FILOMAT

Let $M$ be a compact hypersurface with boundary $\partial M=\partial D_1 \cup \partial D_2$, $\partial D_1 \subset \Pi _1$,
         $\partial D_2 \subset \Pi _2$, $\Pi_1$ and $\Pi _2$ two parallel hyperplanes in $\realnum$ ($n \geq 2$). Suppose that $M$ is contained in the slab
         determined by these hyperplanes and that the mean curvature $H$ of $M$ depends
         only on the distance $u$ to $\Pi _i$, $i=1,2$ and on $\nabla u$. We prove that these hypersurfaces are
         symmetric to a perpendicular orthogonal to $\Pi _i$, $i=1,2$, under  different conditions imposed on
         the boundary of hypersurfaces on the parallel planes: (i) when the angle of contact between $M$ and $\Pi _i$, $i=1,2$ is constant; (ii)

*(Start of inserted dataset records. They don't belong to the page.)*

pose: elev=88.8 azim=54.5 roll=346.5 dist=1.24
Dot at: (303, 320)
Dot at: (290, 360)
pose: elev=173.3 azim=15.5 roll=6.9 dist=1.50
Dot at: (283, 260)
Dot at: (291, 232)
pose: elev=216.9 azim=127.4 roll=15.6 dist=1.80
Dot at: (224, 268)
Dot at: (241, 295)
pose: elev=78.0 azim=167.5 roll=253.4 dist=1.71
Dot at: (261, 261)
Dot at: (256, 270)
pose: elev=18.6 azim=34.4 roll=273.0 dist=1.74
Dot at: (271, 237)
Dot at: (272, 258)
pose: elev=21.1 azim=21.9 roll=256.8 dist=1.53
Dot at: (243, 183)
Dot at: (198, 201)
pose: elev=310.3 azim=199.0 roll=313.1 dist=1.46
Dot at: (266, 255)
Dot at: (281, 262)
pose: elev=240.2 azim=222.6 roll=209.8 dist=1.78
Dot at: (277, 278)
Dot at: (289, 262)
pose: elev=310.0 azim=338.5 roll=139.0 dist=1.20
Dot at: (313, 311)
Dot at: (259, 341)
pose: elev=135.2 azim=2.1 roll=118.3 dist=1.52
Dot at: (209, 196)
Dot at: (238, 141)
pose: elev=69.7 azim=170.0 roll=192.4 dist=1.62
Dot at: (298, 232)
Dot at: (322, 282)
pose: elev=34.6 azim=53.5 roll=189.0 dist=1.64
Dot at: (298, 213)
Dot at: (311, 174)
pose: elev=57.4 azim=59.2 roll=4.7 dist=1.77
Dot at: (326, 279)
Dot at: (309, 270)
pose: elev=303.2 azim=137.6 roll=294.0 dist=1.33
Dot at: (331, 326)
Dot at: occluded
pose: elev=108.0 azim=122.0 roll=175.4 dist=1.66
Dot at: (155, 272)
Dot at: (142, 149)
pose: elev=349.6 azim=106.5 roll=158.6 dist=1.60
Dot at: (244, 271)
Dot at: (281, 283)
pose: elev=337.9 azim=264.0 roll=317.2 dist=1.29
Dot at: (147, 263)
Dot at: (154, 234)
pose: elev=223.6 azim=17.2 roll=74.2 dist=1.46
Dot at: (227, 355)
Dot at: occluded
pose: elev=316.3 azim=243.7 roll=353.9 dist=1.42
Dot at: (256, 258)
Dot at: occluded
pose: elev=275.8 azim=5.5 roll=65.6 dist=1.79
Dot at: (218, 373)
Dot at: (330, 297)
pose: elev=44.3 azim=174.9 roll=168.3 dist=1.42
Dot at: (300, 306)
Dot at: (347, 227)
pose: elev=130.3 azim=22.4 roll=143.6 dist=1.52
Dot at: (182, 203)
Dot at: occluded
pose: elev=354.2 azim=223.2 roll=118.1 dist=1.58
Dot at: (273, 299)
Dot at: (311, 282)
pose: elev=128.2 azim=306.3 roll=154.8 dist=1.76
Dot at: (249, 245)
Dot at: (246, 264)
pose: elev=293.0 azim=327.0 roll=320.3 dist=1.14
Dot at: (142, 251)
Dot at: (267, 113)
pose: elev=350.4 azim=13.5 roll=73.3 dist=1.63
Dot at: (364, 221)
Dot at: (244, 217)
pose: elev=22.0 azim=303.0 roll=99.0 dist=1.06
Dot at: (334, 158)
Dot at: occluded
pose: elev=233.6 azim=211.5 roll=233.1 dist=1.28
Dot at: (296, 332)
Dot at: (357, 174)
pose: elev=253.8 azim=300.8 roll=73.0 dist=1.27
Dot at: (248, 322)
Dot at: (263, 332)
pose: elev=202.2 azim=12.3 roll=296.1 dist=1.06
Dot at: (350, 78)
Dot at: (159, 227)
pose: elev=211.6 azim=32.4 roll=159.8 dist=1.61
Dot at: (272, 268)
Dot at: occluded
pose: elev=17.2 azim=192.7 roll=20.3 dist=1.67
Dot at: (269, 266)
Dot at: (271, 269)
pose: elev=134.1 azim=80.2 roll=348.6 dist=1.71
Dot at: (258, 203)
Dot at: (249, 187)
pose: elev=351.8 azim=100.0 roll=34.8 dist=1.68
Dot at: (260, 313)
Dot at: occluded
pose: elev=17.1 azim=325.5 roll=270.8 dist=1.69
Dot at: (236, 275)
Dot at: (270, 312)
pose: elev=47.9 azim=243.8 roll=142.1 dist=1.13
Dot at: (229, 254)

         when $\partial u / \partial \eta$ is a non-increasing function of the mean curvature of the boundary, $\partial \eta$  the inward normal; (iii)
         when $\partial u / \partial \eta$ has a linear dependency on the distance to a fixed point inside the body that hypersurface englobes; (iv)
         when $\partial D_i$ are symmetric to a perpendicular orthogonal to $\Pi _i$, $i=1,2$.